Ciencia Costa Rica , Costa Rica, Lunes, 29 de noviembre de 2010 a las 12:26

Investigadores proponen un biorreactor para manejar correctamente desechos de rellenos sanitarios

Existen al menos 50 vertederos identificados en Costa Rica, de los cuales 38 son de disposición final de las municipalidades y 11 son considerados clandestinos

TEC/DICYT El reciclaje se inicia desde los propios hogares donde usualmente, las personas depositan desechos tanto orgánicos como desechos electrónicos, baterías, pinturas, además, residuos de la construcción y demolición, por mencionar algunos. Cuando estos desechos son llevados a los botaderos, las sustancias contenidas dentro de ellos y los líquidos producidos durante la descomposición de los residuos orgánicos, se mezclan con el agua de lluvia; forman lixiviados.

 

Estos, poseen una alta carga orgánica, de nitratos-amonio y metales pesados, convirtiéndolos en una de las principales fuentes de contaminación y que son una constante en todos los botaderos y vertederos. De hecho, el investigador Federico Masís, de la Escuela de Química del Tecnológico de Costa Rica (TEC), indica que éste es un proceso que puede continuar incluso hasta 100 años después de dejar de depositar materiales en el sitio.

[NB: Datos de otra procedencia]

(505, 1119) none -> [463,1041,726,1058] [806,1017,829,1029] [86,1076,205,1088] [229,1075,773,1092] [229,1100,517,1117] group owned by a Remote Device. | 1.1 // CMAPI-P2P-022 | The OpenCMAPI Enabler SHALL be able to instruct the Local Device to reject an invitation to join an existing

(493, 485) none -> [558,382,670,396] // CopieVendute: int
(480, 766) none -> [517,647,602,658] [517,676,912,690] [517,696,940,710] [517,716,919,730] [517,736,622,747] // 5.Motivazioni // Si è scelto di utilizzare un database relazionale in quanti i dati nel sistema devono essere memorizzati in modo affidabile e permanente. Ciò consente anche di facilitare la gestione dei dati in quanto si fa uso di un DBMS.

Por esta razón un grupo de expertos conformado por Silvia Soto Córdoba, Federico Masís Meléndez, Marvin Hernández Cisneros, Néstor Hernández Hostaller, Ana Gabriela Ortiz Leon, por parte del TEC, Alfonso Rey Corrales de la UNED, Rosaura M. Romero Chacón de la Universidad de Costa Rica (UCR), y Roy Soto Fallas, de la Universidad Nacional (UNA), se han dado a la tarea de diseñar un biorreactor con sensores remotos que contrarreste los efectos contaminantes de los lixiviados.

 

Esta iniciativa, llamada, Optimización de la degradación de basura domiciliar utilizando biorreactores a fin de establecer las condiciones óptimas in situ de remoción de nitrógeno, metales y la carga orgánica en los lixiviados y controlar adecuadamente los gases producidos, dio inicio en enero del presente año y tiene una duración de aproximadamente tres años.

 

En la etapa inicial en la que se encuentra el proyecto, el primer paso es realizar el prototipo de biorreactor que se ajuste a las necesidades que han visualizado para así controlar variables de la descomposición de los residuos sólidos orgánicos municipales tales como pH, cantidad de oxígeno, entre otros.

 

Cuando el dispositivo se encuentre completamente finalizado, se espera, remediar la emisión descontrolada de amoniaco y metano, así como tratar el enriquecimiento de nitrato-amonio en los lixiviados a fin de obtener fertilizantes sólidos y líquidos amigables con el ambiente.

 

“Es parte del deber social de las universidades proveer soluciones a los grandes problemas del país, en estos momentos el manejo de la basura en botaderos sin protección atenta contra los principios básicos del desarrollo sostenible, los planes de una Costa Rica libre de emisiones, los sellos de calidad ambiental internacional, la salud de la población y los ecosistemas” detallan los investigadores en el documento del proyecto.